How to complete this task:
Copy exactly. Begin with the line that contains "left front paw: (732, 202)" and stop after the last line of the records.

Top of Supplied material

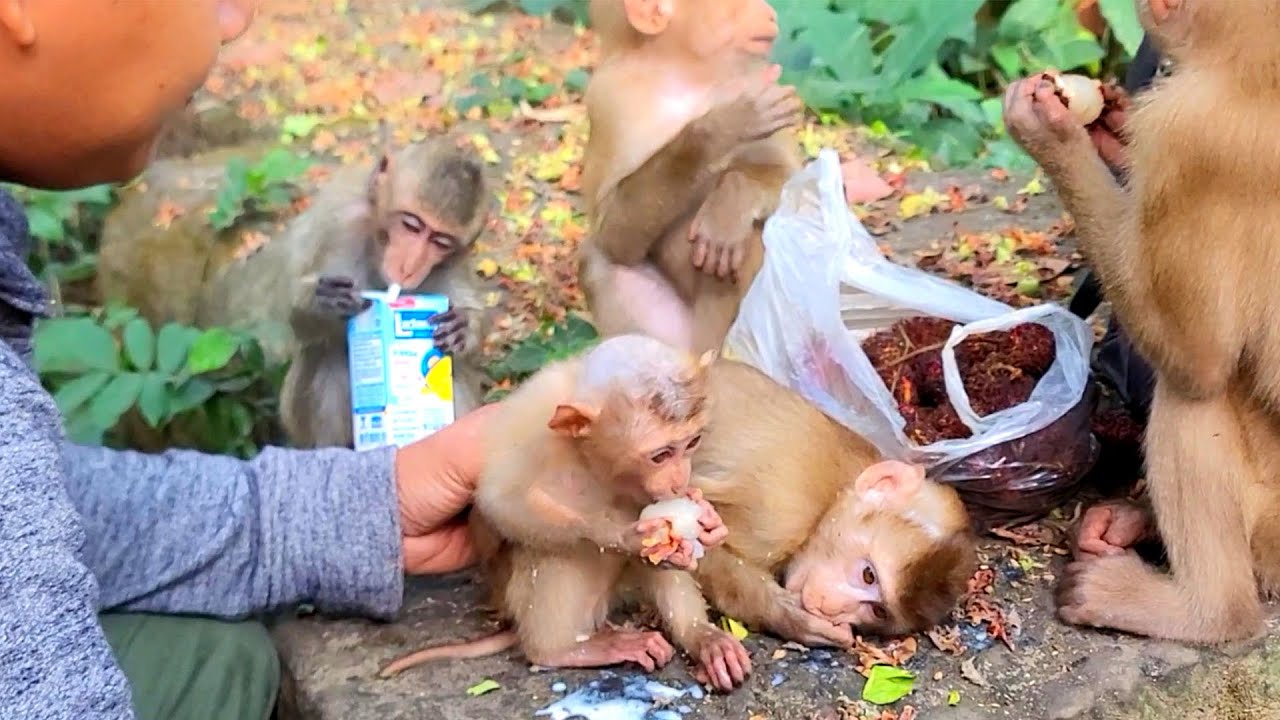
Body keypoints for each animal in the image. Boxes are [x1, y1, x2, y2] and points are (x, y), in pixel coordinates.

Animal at [197, 133, 492, 449]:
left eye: (440, 242)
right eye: (412, 225)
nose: (409, 266)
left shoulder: (456, 257)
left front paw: (463, 326)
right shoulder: (340, 221)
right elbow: (291, 316)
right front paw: (321, 303)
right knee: (327, 355)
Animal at [377, 334, 754, 692]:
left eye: (692, 443)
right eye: (660, 455)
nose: (679, 482)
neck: (593, 453)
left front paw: (709, 522)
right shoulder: (528, 424)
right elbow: (500, 501)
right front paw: (622, 536)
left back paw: (700, 635)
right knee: (554, 551)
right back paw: (560, 650)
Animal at [577, 0, 804, 354]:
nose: (769, 12)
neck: (685, 74)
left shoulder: (755, 73)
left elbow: (791, 176)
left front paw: (732, 202)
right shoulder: (610, 101)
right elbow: (613, 237)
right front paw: (725, 125)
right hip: (680, 337)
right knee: (596, 260)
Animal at [687, 360, 977, 647]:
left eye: (878, 610)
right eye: (868, 575)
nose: (830, 608)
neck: (830, 497)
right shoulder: (778, 514)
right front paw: (790, 617)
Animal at [1003, 0, 1280, 642]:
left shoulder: (1189, 134)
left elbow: (1197, 360)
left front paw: (1053, 134)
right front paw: (1109, 126)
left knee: (1191, 392)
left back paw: (1205, 612)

Bottom of Supplied material

Response to this task:
left front paw: (732, 202)
right shoulder: (610, 101)
right elbow: (613, 237)
right front paw: (725, 125)
right hip: (680, 337)
right knee: (596, 260)
Animal at [687, 360, 977, 647]:
left eye: (878, 610)
right eye: (868, 575)
nose: (830, 608)
neck: (830, 497)
right shoulder: (778, 514)
right front paw: (790, 617)
Animal at [1003, 0, 1280, 642]:
left shoulder: (1189, 134)
left elbow: (1197, 360)
left front paw: (1053, 134)
right front paw: (1109, 126)
left knee: (1191, 392)
left back paw: (1205, 612)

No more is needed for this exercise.